[step: Direction (⇒): radical extension implies solvable Galois group]
Suppose $f$ is solvable by radicals. Then there exists a radical tower
$$K = F_0 \subset F_1 \subset \cdots \subset F_m$$
where each $F_{i+1} = F_i(\alpha_i)$ with $\alpha_i^{n_i} \in F_i$ for some positive integer $n_i$, and the splitting field $L$ of $f$ over $K$ satisfies $L \subseteq F_m$.
Set $n = n_1 n_2 \cdots n_m$ and let $\zeta$ be a primitive $n$-th root of unity. Form the enlarged tower by adjoining $\zeta$ to every level:
$$K(\zeta) = F_0(\zeta) \subseteq F_1(\zeta) \subseteq \cdots \subseteq F_m(\zeta).$$
Each step $F_i(\zeta) \subseteq F_{i+1}(\zeta)$ is still a radical extension: we have $F_{i+1}(\zeta) = F_i(\zeta)(\alpha_i)$ where $\alpha_i^{n_i} \in F_i \subseteq F_i(\zeta)$, and now $F_i(\zeta)$ contains all $n_i$-th roots of unity since $n_i \mid n$.
[guided]
Why does the presence of $\zeta$ in the base guarantee that each step $F_i(\zeta) \subseteq F_{i+1}(\zeta)$ is a cyclic Galois extension?

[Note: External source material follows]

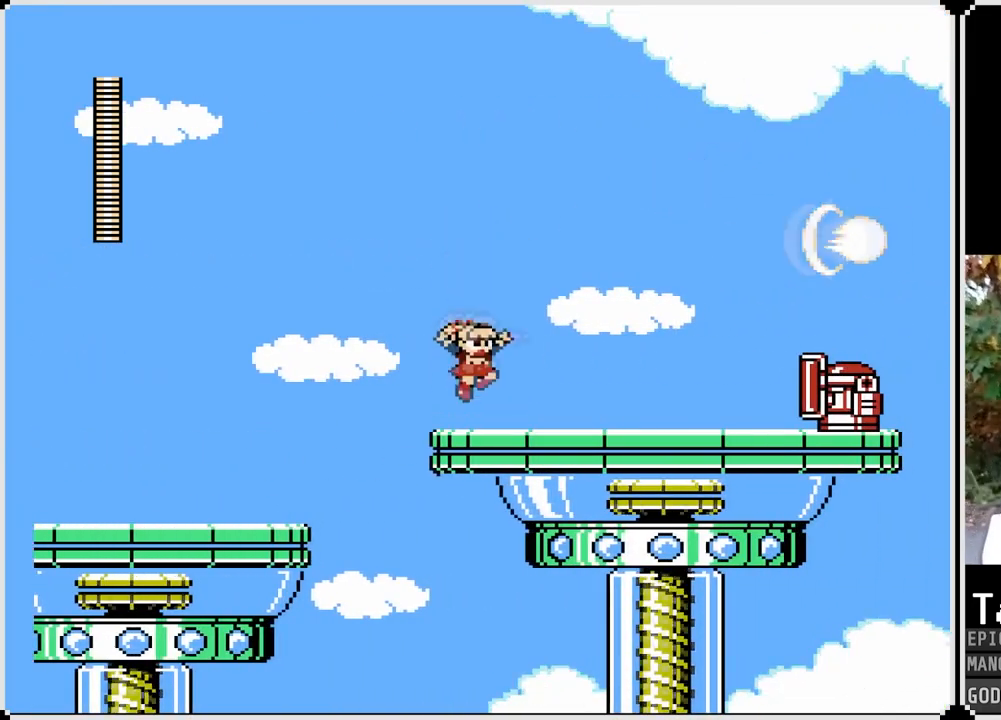
{"buttons": ["DPAD_RIGHT"], "left_stick": "center", "right_stick": "center", "events": [[17, "SQUARE", "up"], [333, "DPAD_RIGHT", "down"]]}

This is exactly the setting of Kummer theory. Since $F_i(\zeta)$ contains all $n_i$-th roots of unity and $\operatorname{char}(K) = 0$, the extension $F_i(\zeta)(\alpha_i)/F_i(\zeta)$ is Galois with
$$\operatorname{Gal}\bigl(F_i(\zeta)(\alpha_i)/F_i(\zeta)\bigr) \hookrightarrow \mathbb{Z}/n_i\mathbb{Z},$$
hence cyclic. This is because every $K$-automorphism $\sigma$ of the upper field must send $\alpha_i$ to $\zeta^{j}\alpha_i$ for some $j$, so $\sigma$ is determined by this single exponent $j \bmod n_i$.
[/guided]
We also need the bottom step. The extension $K \subseteq K(\zeta)$ is the splitting field of $t^n - 1$, so it is Galois with
$$\operatorname{Gal}\bigl(K(\zeta)/K\bigr) \hookrightarrow (\mathbb{Z}/n\mathbb{Z})^{\times},$$
which is abelian.
[/step]
[step: Assembling the subnormal series and passing to the quotient]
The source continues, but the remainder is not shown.